WRITTEN PROBLEM
Rewrite the stretch from the line containing "longitude: 26.7197" through the line containing "city: Gladbeck", changing every "latitude" to "lat" and leaving everything else the same.

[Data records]
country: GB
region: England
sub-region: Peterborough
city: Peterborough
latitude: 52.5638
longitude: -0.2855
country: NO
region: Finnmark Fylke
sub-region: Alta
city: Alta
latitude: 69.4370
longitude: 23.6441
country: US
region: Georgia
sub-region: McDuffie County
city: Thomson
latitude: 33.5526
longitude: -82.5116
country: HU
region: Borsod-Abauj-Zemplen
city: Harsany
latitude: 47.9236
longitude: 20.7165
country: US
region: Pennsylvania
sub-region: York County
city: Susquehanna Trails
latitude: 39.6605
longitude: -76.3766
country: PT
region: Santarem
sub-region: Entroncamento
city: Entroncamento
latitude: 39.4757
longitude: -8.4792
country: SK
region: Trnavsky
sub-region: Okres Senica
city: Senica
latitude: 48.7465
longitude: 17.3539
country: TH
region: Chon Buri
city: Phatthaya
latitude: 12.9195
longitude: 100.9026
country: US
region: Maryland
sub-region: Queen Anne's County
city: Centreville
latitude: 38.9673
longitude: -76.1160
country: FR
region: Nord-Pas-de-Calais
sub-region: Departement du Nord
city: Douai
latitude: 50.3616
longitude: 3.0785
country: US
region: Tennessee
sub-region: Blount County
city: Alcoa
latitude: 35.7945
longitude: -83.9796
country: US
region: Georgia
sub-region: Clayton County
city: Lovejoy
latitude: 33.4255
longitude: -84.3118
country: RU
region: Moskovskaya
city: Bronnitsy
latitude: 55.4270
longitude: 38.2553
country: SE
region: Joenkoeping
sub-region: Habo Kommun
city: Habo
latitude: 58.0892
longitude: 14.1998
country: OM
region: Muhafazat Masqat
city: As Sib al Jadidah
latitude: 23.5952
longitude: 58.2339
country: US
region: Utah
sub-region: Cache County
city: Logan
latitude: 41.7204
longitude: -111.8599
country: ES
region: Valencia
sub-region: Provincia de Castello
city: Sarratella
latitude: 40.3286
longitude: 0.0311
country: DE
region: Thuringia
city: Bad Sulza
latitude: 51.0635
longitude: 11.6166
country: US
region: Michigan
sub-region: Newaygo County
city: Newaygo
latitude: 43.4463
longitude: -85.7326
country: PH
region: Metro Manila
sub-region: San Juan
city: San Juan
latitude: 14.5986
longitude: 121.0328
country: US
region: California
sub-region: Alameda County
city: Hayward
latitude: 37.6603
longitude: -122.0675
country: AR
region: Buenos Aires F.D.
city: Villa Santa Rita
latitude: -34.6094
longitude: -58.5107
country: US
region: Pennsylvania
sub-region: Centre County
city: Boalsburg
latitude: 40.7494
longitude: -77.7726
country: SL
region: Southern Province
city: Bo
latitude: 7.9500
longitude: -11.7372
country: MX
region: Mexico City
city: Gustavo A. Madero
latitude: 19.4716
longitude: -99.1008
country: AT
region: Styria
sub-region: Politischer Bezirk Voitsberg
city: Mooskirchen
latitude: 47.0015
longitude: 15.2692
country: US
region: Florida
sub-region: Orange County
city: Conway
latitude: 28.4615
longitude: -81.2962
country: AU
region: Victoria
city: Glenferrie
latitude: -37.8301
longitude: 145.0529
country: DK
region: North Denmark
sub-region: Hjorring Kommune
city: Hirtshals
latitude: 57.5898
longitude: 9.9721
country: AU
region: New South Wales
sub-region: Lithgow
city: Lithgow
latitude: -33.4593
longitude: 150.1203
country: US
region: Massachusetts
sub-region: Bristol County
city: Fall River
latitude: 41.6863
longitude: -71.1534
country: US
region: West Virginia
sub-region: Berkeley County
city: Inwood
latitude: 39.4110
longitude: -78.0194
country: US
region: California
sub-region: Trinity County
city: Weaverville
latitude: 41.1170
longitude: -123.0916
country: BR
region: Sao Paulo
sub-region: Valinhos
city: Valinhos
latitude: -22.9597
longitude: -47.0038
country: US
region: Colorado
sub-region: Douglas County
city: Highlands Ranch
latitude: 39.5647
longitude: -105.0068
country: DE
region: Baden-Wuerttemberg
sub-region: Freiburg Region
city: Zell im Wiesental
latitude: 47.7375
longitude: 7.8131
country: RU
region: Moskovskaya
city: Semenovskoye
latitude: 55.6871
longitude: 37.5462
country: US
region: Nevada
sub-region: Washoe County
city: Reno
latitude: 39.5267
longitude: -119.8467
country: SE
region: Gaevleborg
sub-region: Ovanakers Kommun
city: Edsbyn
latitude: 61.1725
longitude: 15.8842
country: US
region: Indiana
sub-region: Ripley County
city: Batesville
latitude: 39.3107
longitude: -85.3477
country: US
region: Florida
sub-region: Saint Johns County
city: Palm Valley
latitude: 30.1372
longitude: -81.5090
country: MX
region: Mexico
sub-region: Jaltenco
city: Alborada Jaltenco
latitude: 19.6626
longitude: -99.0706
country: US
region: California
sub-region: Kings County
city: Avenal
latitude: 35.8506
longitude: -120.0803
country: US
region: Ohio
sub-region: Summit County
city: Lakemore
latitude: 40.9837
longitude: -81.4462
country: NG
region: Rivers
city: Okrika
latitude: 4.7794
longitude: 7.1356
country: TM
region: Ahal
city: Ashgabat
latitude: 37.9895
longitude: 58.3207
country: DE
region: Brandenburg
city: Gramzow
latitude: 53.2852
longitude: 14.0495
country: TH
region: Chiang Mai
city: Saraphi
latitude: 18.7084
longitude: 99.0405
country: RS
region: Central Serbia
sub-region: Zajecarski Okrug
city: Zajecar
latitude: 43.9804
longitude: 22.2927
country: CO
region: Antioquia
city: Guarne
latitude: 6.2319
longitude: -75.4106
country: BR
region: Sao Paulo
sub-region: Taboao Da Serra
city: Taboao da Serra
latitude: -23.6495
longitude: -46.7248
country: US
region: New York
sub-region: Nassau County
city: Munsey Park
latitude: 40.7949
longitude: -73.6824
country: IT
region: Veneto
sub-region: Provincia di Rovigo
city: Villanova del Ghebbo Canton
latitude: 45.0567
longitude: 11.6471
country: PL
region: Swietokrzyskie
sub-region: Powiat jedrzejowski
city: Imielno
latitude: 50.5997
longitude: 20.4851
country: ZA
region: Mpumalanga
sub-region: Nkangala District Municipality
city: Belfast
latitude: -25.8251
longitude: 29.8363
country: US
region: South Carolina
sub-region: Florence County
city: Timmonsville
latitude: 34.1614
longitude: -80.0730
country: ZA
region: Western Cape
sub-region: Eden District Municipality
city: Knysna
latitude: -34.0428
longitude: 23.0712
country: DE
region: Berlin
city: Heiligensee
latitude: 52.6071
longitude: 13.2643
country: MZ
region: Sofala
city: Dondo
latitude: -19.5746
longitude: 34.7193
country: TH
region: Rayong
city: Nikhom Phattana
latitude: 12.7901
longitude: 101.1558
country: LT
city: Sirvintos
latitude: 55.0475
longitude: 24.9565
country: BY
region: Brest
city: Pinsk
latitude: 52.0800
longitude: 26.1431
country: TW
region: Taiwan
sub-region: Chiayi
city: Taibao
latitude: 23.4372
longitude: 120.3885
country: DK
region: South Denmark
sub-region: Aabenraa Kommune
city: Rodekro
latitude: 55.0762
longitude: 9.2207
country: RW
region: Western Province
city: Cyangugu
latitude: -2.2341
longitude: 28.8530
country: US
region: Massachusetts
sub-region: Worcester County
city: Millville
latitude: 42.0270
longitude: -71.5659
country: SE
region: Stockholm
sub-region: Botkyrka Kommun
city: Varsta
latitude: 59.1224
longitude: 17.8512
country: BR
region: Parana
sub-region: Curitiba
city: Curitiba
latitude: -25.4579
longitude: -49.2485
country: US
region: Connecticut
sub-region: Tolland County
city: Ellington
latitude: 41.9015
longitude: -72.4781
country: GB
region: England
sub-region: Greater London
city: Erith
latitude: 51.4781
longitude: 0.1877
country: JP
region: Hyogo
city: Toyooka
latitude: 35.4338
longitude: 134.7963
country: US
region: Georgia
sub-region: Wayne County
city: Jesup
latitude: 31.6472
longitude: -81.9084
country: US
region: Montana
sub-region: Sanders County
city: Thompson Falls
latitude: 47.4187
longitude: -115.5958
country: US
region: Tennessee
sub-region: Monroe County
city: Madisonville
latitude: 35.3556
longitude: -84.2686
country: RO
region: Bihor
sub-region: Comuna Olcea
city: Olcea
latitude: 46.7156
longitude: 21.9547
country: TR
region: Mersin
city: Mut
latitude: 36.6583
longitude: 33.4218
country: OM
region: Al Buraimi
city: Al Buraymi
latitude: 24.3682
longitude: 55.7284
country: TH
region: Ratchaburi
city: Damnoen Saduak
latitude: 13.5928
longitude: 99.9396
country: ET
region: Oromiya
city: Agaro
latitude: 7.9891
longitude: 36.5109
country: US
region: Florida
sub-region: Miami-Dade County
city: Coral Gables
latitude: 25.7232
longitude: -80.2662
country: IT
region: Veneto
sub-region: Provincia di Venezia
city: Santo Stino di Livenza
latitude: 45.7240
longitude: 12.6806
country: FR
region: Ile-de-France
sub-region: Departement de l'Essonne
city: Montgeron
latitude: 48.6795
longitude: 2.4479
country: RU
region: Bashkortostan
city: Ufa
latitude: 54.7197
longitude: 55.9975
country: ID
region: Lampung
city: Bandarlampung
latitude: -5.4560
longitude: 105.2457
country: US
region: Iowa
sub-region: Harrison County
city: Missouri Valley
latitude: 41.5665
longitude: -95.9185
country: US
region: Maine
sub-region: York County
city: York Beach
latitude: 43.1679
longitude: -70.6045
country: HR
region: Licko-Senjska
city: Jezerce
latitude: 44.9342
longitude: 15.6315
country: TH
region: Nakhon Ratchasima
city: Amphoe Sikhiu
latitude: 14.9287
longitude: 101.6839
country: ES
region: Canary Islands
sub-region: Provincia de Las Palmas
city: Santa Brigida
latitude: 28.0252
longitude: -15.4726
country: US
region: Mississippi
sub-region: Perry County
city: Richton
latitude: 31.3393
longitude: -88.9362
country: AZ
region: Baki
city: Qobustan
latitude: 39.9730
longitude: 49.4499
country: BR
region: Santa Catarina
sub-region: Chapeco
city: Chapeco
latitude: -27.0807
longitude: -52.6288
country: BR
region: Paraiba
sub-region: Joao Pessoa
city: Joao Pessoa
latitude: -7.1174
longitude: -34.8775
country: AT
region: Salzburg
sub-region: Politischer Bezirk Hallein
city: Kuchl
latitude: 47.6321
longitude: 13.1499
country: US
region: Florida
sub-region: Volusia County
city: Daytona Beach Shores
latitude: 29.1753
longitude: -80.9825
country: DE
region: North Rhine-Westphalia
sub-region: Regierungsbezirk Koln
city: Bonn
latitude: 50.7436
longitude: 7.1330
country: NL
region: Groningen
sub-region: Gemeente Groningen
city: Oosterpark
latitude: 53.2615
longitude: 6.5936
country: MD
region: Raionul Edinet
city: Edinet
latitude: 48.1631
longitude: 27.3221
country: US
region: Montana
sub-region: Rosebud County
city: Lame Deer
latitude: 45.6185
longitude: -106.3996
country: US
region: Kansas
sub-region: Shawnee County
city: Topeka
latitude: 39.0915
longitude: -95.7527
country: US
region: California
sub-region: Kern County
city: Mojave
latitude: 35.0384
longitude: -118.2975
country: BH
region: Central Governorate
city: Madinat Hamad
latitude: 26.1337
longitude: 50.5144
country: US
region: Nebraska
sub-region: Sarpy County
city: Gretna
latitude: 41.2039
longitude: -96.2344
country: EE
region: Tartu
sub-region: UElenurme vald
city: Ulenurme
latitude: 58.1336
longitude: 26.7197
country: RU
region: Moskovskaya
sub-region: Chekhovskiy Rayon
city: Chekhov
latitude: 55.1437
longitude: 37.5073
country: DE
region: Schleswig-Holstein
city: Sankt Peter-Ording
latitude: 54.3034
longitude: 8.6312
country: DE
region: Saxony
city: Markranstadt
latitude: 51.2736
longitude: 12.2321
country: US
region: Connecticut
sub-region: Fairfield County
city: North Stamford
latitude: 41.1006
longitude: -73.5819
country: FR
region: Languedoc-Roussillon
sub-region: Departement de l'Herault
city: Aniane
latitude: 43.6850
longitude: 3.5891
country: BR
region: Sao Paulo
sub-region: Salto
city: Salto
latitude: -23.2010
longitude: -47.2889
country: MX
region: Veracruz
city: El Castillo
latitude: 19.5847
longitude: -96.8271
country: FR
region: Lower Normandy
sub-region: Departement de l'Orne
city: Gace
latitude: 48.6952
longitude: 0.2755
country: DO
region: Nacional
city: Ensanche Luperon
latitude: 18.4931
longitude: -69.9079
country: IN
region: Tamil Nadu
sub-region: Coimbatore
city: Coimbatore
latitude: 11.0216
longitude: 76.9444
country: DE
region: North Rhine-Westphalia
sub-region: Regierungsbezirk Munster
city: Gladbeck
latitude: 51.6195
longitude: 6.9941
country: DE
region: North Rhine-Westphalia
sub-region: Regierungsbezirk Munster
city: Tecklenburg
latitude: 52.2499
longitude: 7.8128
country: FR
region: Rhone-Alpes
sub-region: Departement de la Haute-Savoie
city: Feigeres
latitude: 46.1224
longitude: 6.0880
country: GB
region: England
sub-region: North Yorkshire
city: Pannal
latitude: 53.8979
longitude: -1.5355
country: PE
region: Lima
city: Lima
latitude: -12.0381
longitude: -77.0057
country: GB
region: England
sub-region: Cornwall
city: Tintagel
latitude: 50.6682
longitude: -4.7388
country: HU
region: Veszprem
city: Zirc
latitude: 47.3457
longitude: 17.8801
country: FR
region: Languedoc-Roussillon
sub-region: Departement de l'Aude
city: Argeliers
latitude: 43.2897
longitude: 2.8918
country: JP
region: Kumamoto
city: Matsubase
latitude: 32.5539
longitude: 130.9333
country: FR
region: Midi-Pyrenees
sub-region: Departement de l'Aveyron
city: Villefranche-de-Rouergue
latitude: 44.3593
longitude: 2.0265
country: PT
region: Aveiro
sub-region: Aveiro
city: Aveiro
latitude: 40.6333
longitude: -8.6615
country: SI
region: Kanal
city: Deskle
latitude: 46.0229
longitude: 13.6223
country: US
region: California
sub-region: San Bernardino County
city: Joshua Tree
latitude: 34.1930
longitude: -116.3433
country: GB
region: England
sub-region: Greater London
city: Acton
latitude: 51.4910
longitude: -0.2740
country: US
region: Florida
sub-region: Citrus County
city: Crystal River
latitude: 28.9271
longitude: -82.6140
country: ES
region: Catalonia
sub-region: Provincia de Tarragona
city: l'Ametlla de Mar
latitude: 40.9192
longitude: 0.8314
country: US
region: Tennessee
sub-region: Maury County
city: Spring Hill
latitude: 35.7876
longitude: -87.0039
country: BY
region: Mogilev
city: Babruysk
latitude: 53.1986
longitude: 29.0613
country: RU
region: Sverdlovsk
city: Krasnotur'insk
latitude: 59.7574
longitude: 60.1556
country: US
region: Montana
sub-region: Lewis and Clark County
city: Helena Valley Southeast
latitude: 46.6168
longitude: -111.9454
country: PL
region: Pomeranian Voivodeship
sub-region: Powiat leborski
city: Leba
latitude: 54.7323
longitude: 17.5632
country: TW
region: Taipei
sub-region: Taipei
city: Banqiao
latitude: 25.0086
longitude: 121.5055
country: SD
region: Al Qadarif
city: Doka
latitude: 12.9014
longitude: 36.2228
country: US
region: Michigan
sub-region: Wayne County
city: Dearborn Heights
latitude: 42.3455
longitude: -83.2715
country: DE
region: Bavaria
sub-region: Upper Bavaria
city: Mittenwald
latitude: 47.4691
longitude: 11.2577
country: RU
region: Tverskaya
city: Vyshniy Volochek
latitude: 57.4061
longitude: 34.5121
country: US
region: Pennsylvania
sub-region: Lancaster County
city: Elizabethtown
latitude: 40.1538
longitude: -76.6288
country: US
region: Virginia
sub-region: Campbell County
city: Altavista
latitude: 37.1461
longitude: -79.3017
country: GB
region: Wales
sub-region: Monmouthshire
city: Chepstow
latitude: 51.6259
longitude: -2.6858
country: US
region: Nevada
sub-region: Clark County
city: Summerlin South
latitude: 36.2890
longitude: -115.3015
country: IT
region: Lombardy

SOLUTION
longitude: 26.7197
country: RU
region: Moskovskaya
sub-region: Chekhovskiy Rayon
city: Chekhov
lat: 55.1437
longitude: 37.5073
country: DE
region: Schleswig-Holstein
city: Sankt Peter-Ording
lat: 54.3034
longitude: 8.6312
country: DE
region: Saxony
city: Markranstadt
lat: 51.2736
longitude: 12.2321
country: US
region: Connecticut
sub-region: Fairfield County
city: North Stamford
lat: 41.1006
longitude: -73.5819
country: FR
region: Languedoc-Roussillon
sub-region: Departement de l'Herault
city: Aniane
lat: 43.6850
longitude: 3.5891
country: BR
region: Sao Paulo
sub-region: Salto
city: Salto
lat: -23.2010
longitude: -47.2889
country: MX
region: Veracruz
city: El Castillo
lat: 19.5847
longitude: -96.8271
country: FR
region: Lower Normandy
sub-region: Departement de l'Orne
city: Gace
lat: 48.6952
longitude: 0.2755
country: DO
region: Nacional
city: Ensanche Luperon
lat: 18.4931
longitude: -69.9079
country: IN
region: Tamil Nadu
sub-region: Coimbatore
city: Coimbatore
lat: 11.0216
longitude: 76.9444
country: DE
region: North Rhine-Westphalia
sub-region: Regierungsbezirk Munster
city: Gladbeck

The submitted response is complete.